We are still living in the age of prestige television, despite the multitude of expensive streaming services complicating the viewing experience. After “Game of Thrones” came to a bitter end this summer, it seems like everyone is watching and enjoying the same shows, myself included. Looking back at everything I’ve watched this year, I can’t help but notice a common trend in this common pop culture consumption: We are obsessed with stories about obscenely rich people, and it’s worth analyzing why this is.
On Nov. 17, Netflix will release season 3 of “The Crown,” a drama about Queen Elizabeth II’s reign in the mid-20th century. Not only is the show wildly popular, but it is one of the most expensive TV shows of all time, with a cost of $13 million per episode. It’s a fun show, and I can’t help but be invested in elements like the dramatic romance between the fictionalized Princess Margaret and Antony Armstrong-Jones and all of the international controversies that implicated the U.K. royals.
Peter Morgan, the creator of the show, is dedicated to making the show as historically accurate as possible, portraying the gross material excess and colonial horror of the monarchy, but at the same time, he makes the fictionalized royals slightly sympathetic. To the New York Times, he said, “As an institution, it’s indefensible. Of course it is. And yet the whole thing’s so bloody ridiculous you can’t help feeling slightly sorry for them.”

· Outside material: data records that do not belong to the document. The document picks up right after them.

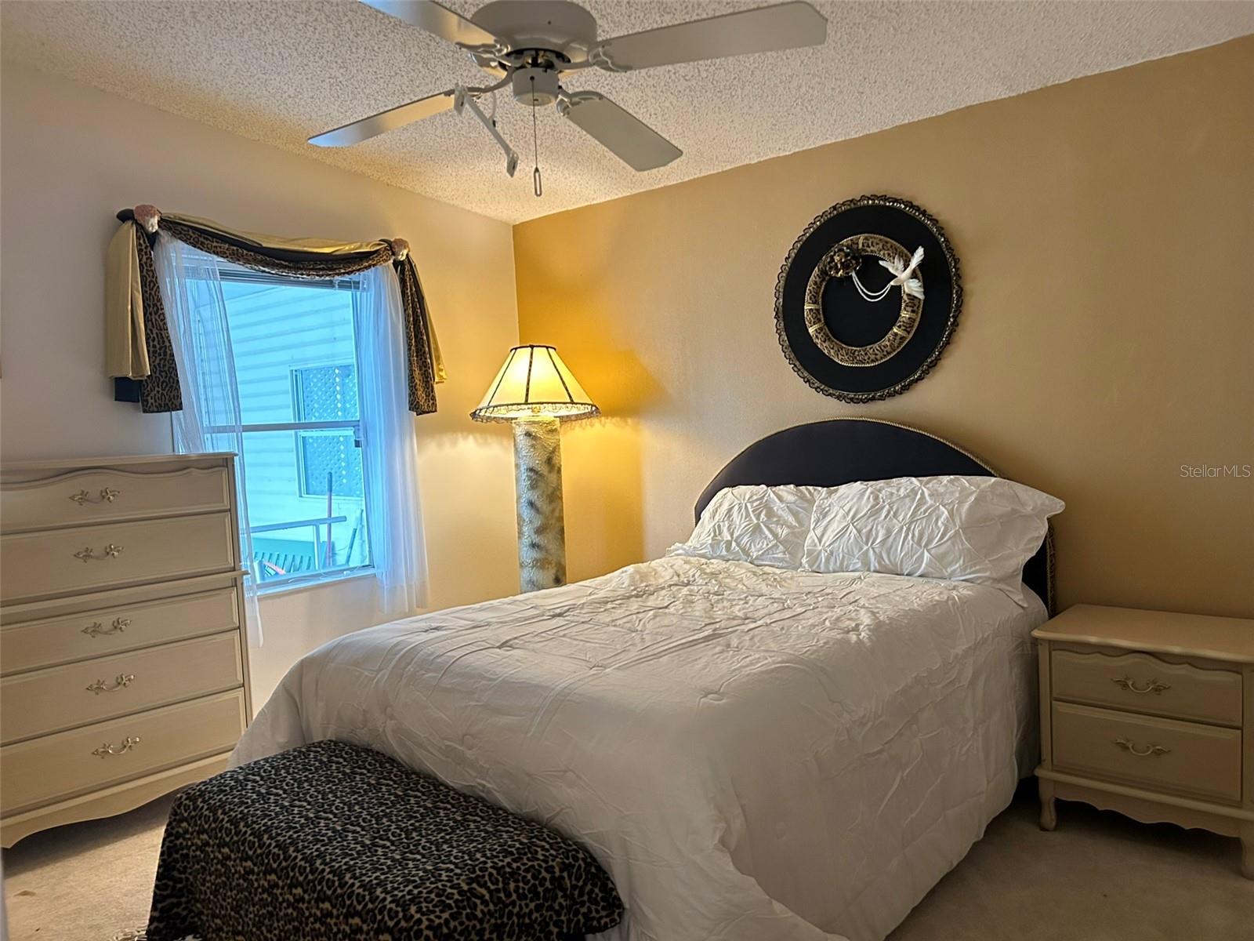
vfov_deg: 53.1
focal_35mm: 26
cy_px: 470
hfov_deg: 67.3
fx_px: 942
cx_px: 627
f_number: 1.5
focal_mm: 5.7
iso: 640
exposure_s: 1/40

Of course, it’s debatable that the royal family deserve this sympathy at all, considering their lives are built on the wealth gained from imperialism, but "The Crown" isn’t the only show currently playing with our sympathies for the extremely wealthy, and it isn’t limited to the U.K.
HBO’s “Succession,” a show that I like to refer to as “King Lear” meets “Gossip Girl,” recently finished its second season. The premise of the show revolves around a billionaire family that owns a giant corporation and the family drama surrounding who will take over the business when the father dies. Every character is indisputably a terrible person, and it’s often played for laughs, but the narrative still provides a sympathetic character arc for each Roy sibling, leaving the audience rooting for them to rise up against their father.
Many screenwriters build their shows around the concepts of an “attractive” or “negative” fantasy, enticing their audiences by showing them a life they want or one they don’t, and both are interesting in their own ways. In “Crafty TV Writing,” Alex Epstein writes, “We watch some shows because the characters are in a situation that we’d like to be in. In 'The O.C.,' the characters have personal problems we can all relate to (romance, family, money), but they’re young, slim, and beautiful, and live in spectacular houses under the Southern California sun… We watch 'The Sopranos' because our family is just like that, but at least no one’s getting whacked.”
The TV shows about rich people fit somewhere in this attractive and negative fantasy spectrum. On one hand, we might enjoy the aesthetics, costumes and generally attractive characters in these shows, but on the other hand, we become obsessed with their petty, ridiculous and sometimes despicable drama that seems so fantastical to us. The key word is “fantasy,” as we tend to treat these stories as they are not real. Of course, on the surface level, they aren’t. They are fictional stories for entertainment purposes. At the same time, all media functions as propaganda in its own way, and if we are conditioned to view billionaires as ridiculous and silly on TV, we are less likely to question their existence in real life.
Some portrayals of excess wealth function as social commentary and satire, too, and we can’t discount the fact that some shows like “Succession” can also serve as an argument to why billionaires shouldn’t exist in the first place.
Institutional commentaries about wealth and status are as old as entertainment itself, and we can look to Shakespeare’s famous quote from “Richard II": “For God’s sake, let us sit upon the ground / And tell sad stories of the death of kings.” Cycles of wealth and power are doomed to destroy and kill.
Of course, satire only works if the audience can understand it, and every viewer is going to take away something different from the media they consume, no matter the intentions of the creator.
There are still a lot of shows and movies about working class people and many serve as effective anti-capitalist commentary, but shows about wealthy people are popular and pervasive. Even fun and creative shows I personally love like “Fleabag” are about the struggles of a wealthy, posh woman, created by a member of the British landed gentry. They’re still great shows and very fun to watch, but it raises the question of whose stories are being told in the industry when working class writers don’t get the chance to tell theirs in the first place.
No matter our reasons for watching, it’s undeniable that the market is oversaturated with stories of wealth created largely by wealthy people, and that needs to change. This doesn’t mean stop watching these shows, but just to change the way we engage with them and be aware of which stories we are promoting and celebrating. It is absolutely necessary to be a conscientious consumer of all things.